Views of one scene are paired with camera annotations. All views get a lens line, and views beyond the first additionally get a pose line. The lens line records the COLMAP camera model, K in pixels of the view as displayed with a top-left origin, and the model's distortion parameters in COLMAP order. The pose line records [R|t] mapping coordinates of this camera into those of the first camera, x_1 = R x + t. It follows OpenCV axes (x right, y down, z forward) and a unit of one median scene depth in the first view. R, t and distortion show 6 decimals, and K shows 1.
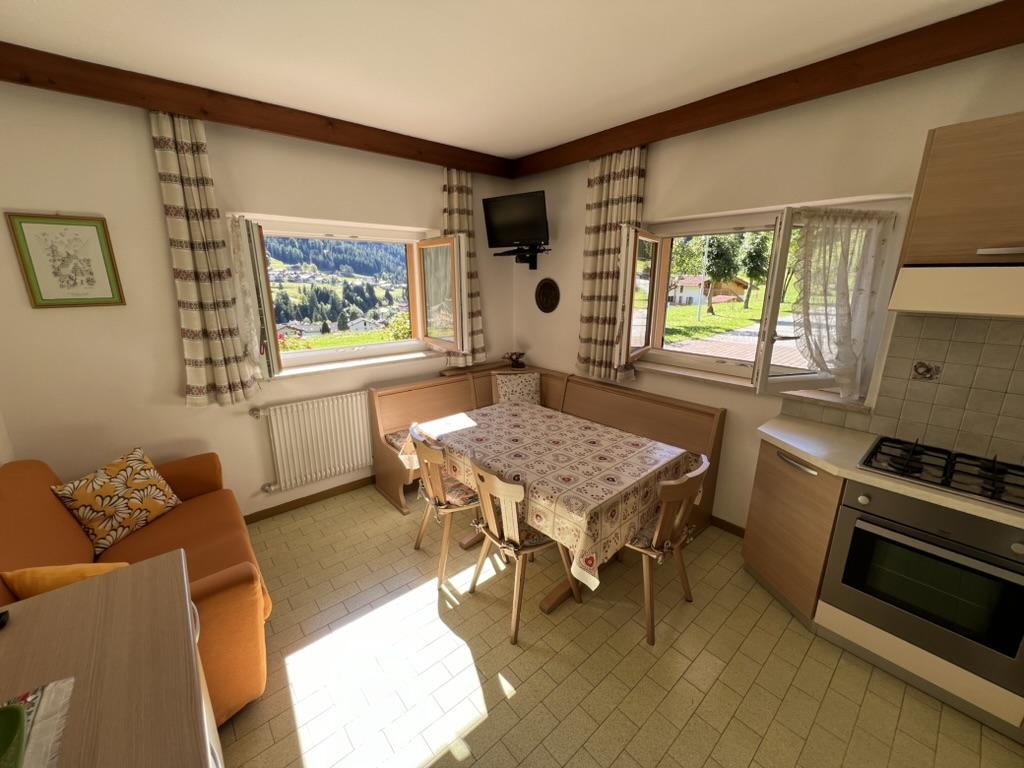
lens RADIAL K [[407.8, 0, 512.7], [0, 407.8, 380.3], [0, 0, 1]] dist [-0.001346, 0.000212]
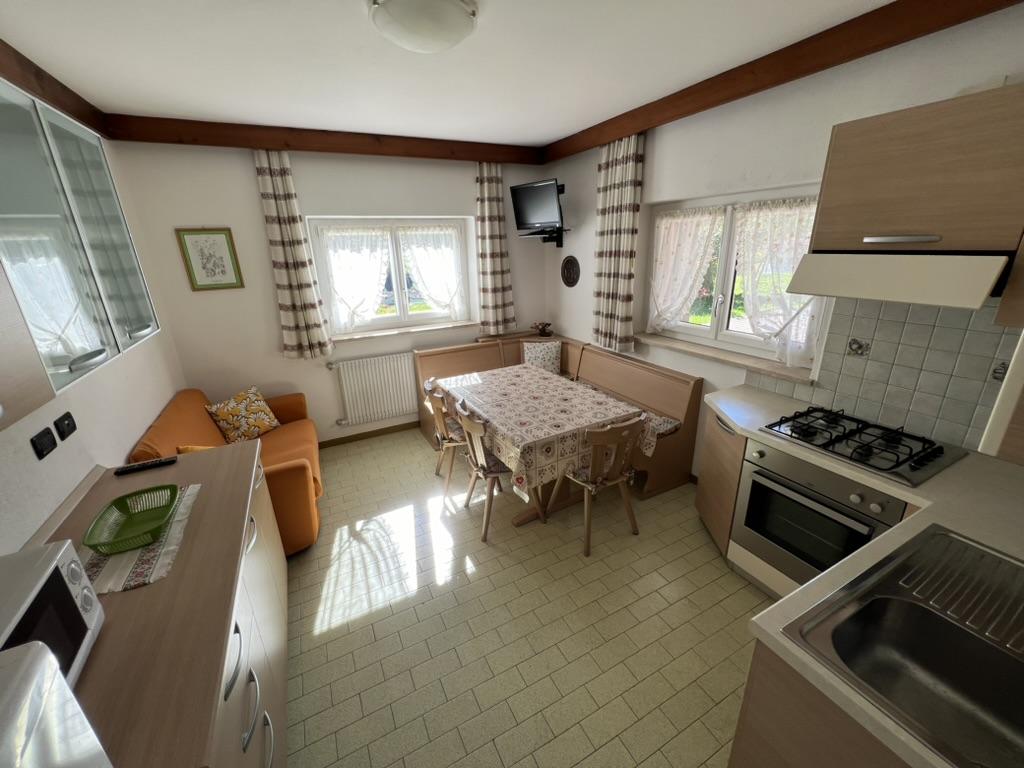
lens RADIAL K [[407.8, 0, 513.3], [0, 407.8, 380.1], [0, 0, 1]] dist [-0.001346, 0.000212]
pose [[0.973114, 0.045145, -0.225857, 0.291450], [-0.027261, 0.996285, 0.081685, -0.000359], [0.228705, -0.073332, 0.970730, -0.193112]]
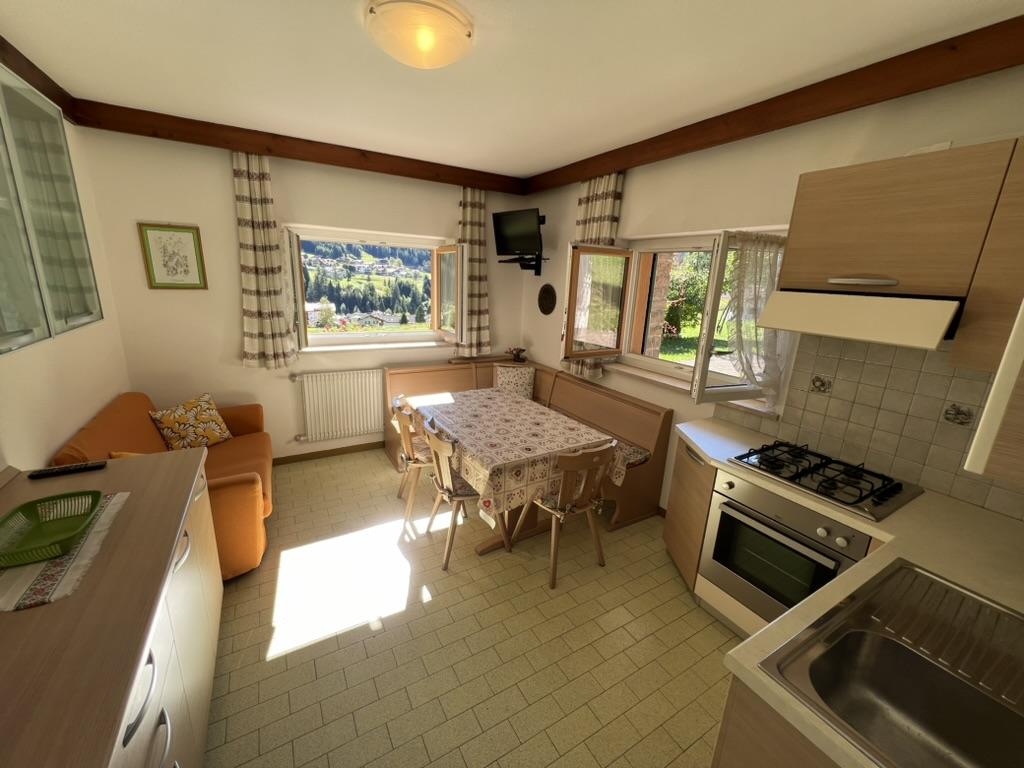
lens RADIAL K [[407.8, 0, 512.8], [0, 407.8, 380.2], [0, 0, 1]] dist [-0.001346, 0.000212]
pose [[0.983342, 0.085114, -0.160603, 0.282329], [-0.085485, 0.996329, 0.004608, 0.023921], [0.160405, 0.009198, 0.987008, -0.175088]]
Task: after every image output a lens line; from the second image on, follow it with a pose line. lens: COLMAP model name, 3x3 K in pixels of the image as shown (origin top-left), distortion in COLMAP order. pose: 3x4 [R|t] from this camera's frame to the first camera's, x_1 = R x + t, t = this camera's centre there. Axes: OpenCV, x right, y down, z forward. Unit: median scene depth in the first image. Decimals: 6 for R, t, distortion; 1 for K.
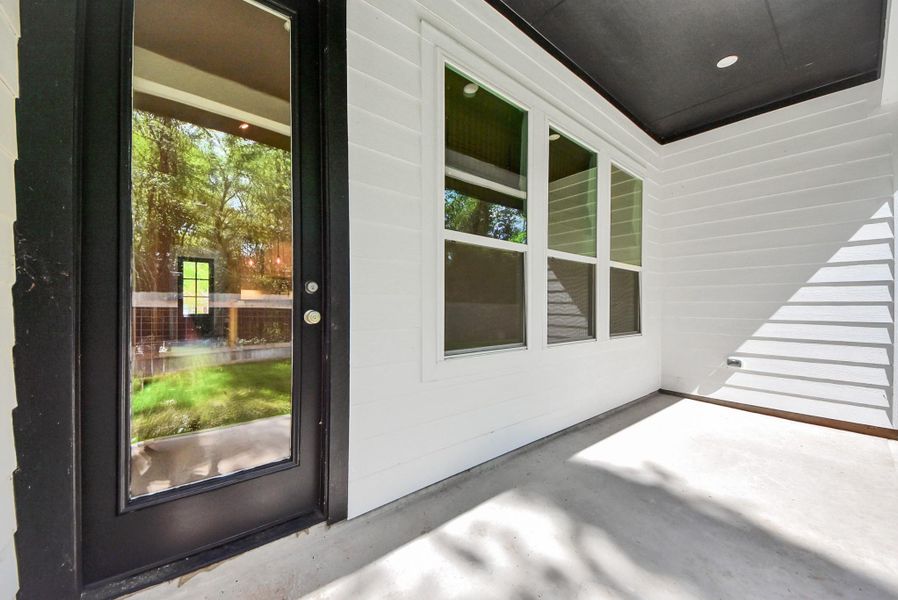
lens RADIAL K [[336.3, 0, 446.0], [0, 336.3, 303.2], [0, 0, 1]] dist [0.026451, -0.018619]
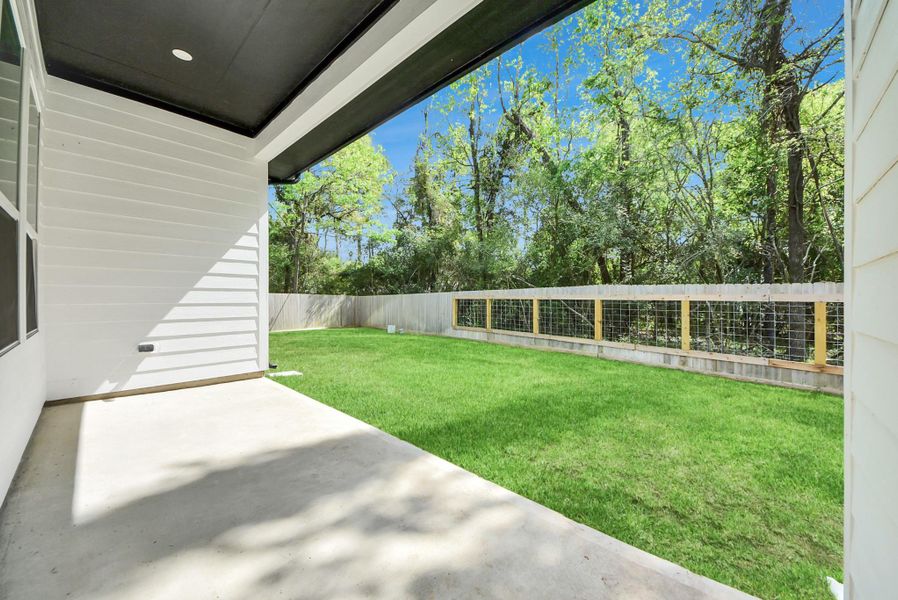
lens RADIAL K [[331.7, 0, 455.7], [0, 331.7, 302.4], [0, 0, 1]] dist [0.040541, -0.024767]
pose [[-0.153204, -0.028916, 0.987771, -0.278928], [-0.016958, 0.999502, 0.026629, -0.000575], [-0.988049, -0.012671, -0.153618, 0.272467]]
- - - -
* **Work item**
Arrange the lines above as a two-column CSV with the header instruction,output. Give one row per instruction, holding its text and the complete output that follows it, each in a single quoted field with line breaks turned into spaces, and leave the pictures out.

* **Response area**
instruction,output
"Views of one scene are paired with camera annotations. All views get a lens line, and views beyond the first additionally get a pose line. The lens line records the COLMAP camera model, K in pixels of the view as displayed with a top-left origin, and the model's distortion parameters in COLMAP order. The pose line records [R|t] mapping coordinates of this camera into those of the first camera, x_1 = R x + t. It follows OpenCV axes (x right, y down, z forward) and a unit of one median scene depth in the first view. R, t and distortion show 6 decimals, and K shows 1.","lens RADIAL K [[407.8, 0, 512.7], [0, 407.8, 380.3], [0, 0, 1]] dist [-0.001346, 0.000212] lens RADIAL K [[407.8, 0, 513.3], [0, 407.8, 380.1], [0, 0, 1]] dist [-0.001346, 0.000212] pose [[0.973114, 0.045145, -0.225857, 0.291450], [-0.027261, 0.996285, 0.081685, -0.000359], [0.228705, -0.073332, 0.970730, -0.193112]] lens RADIAL K [[407.8, 0, 512.8], [0, 407.8, 380.2], [0, 0, 1]] dist [-0.001346, 0.000212] pose [[0.983342, 0.085114, -0.160603, 0.282329], [-0.085485, 0.996329, 0.004608, 0.023921], [0.160405, 0.009198, 0.987008, -0.175088]]"
"Task: after every image output a lens line; from the second image on, follow it with a pose line. lens: COLMAP model name, 3x3 K in pixels of the image as shown (origin top-left), distortion in COLMAP order. pose: 3x4 [R|t] from this camera's frame to the first camera's, x_1 = R x + t, t = this camera's centre there. Axes: OpenCV, x right, y down, z forward. Unit: median scene depth in the first image. Decimals: 6 for R, t, distortion; 1 for K.","lens RADIAL K [[336.3, 0, 446.0], [0, 336.3, 303.2], [0, 0, 1]] dist [0.026451, -0.018619] lens RADIAL K [[331.7, 0, 455.7], [0, 331.7, 302.4], [0, 0, 1]] dist [0.040541, -0.024767] pose [[-0.153204, -0.028916, 0.987771, -0.278928], [-0.016958, 0.999502, 0.026629, -0.000575], [-0.988049, -0.012671, -0.153618, 0.272467]]"